El libro "Helena, la luz de Roma" ha sido publicado recientemente por la editorial Almuzara. Esta obra ha sido publicada por Mar Rodríguez Vacas, quien regresa a la época del Imperio Romano tras su anterior publicación, El olivo de los Claudio, pero esta vez centra su atención en una figura legendaria: Santa Helena.
La autora saca del olvido a una mujer que fue emperatriz y madre del emperador Constantino, al desvelar con exactitud histórica las décadas desconocidas de su vida. Esta figura, que alcanzó los altares, se convirtió en una de las personalidades más influyentes en la historia del cristianismo primitivo.
A finales del siglo III D.C., en un Imperio que enfrenta una crisis sin precedentes y está al borde del colapso, la novela relata la historia de una mujer que, mientras Roma desata su furia contra los cristianos y las legiones combaten a los bárbaros, logra sobrevivir en un entorno lleno de conspiraciones y traiciones. En medio de tanta convulsión, solo una certeza la mantiene con vida: el futuro de su hijo Constantino, quien está destinado a convertirse en el hombre que cambiará el curso de la historia.
En el corazón de una sociedad agitada, esta romana logró escribir una de las páginas más extraordinarias de la historia al facilitar el triunfo del símbolo de la cruz sobre el águila romana, mientras tanto, en los circos y anfiteatros morían héroes y cobardes, y un pequeño grupo de hombres en los palacios imperiales decidía el destino de la civilización.
Santa Helena, madre de emperadores y compañera de Constantino, será la protagonista de una transformación en el Imperio al establecer, junto al erudito obispo Osio de Córdoba, la tolerancia religiosa después de siglos de persecución, según relata la novela. Su vida estuvo marcada por un profundo compromiso con el cristianismo, culminando en un viaje final a Tierra Santa donde encontró los lugares sagrados que consolidaron su leyenda para siempre.
Con un notable dominio narrativo, Mar Rodríguez Vacas evoca en esta novela una era de transformación significativa, donde el antiguo paganismo fue superado por la revolución espiritual del cristianismo. Se trata de una historia que abarca la fe inquebrantable, el amor tanto conyugal como maternal, así como traiciones y la firmeza femenina que logró alterar el curso de la historia para siempre.

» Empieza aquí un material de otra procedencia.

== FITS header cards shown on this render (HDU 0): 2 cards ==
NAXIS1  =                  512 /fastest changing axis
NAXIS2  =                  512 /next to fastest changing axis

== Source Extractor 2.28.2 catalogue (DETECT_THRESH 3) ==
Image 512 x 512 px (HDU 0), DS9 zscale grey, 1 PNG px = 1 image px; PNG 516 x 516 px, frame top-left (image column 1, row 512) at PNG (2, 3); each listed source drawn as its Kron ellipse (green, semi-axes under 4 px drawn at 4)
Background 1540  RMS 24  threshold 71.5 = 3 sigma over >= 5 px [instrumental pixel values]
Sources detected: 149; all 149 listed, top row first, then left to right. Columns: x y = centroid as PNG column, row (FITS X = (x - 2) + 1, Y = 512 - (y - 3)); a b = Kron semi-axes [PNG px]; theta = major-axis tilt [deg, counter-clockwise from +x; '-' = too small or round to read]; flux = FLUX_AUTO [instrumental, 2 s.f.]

Mar Rodríguez Vacas es doctora en Periodismo por la Universidad de Sevilla, licenciada en Ciencias Ambientales por la Universidad de Córdoba y titulada en Ballet Clásico por el Conservatorio Profesional de Danza Antonio Ruiz Soler de Sevilla.
Desde 2005, ha trabajado en el mundo de la comunicación audiovisual, especializándose con el paso de los años en la redacción de guiones documentales, sobre todo de índole histórica. En estos días trabaja en comunicación institucional, como jefa de prensa de la Delegación del Gobierno de Córdoba.
Con Almuzara ha publicado El olivo de los Claudio y Eso no estaba en mi libro de historia del ballet clásico, regresa ahora a la antigüedad clásica con Helena, la luz de Roma.
Adentrarse en las páginas de esta obra supone comprender las tensiones de la Tetrarquía, un sistema político diseñado para salvar a Roma pero que acabó sumiendo al territorio en una lucha de egos y ambiciones dinásticas. La figura de Helena emerge aquí no solo como un icono religioso, sino como una estratega nata que supo interpretar los signos de su tiempo mejor que muchos generales de su época. Mientras Constancio Cloro se veía obligado a cumplir con los dictados de Diocleciano y Maximiano, Helena cultivaba en la sombra la educación de un joven Constantino, inculcándole una visión de unidad que acabaría con la fragmentación del poder.

Santa Helena, Roma, Constantino
Este relato pone especial énfasis en el papel de los consejeros espirituales, destacando la presencia de Osio de Córdoba, quien actuó como puente entre la fe emergente y la estructura imperial, permitiendo que el Edicto de Milán no fuera solo un documento legal, sino el reflejo de un cambio de paradigma social. La novela explora cómo la fe cristiana, lejos de ser una debilidad, se convirtió en el pegamento que mantuvo unidas las provincias romanas frente a la presión de los pueblos bárbaros del norte. Es, en definitiva, un análisis profundo sobre la resiliencia de una madre que vio cómo su familia era sacrificada en el altar de la política romana, pero que supo esperar su momento para colocar la primera piedra de la Cristiandad moderna. La maestría con la que la autora describe los paisajes de la antigua Britania, las cortes de Tréveris y los templos de Bizancio, permite que el lector se sienta partícipe de una de las transiciones más fascinantes de la humanidad, donde lo divino y lo terrenal se entrelazaron definitivamente bajo la mirada atenta de la luz de Roma.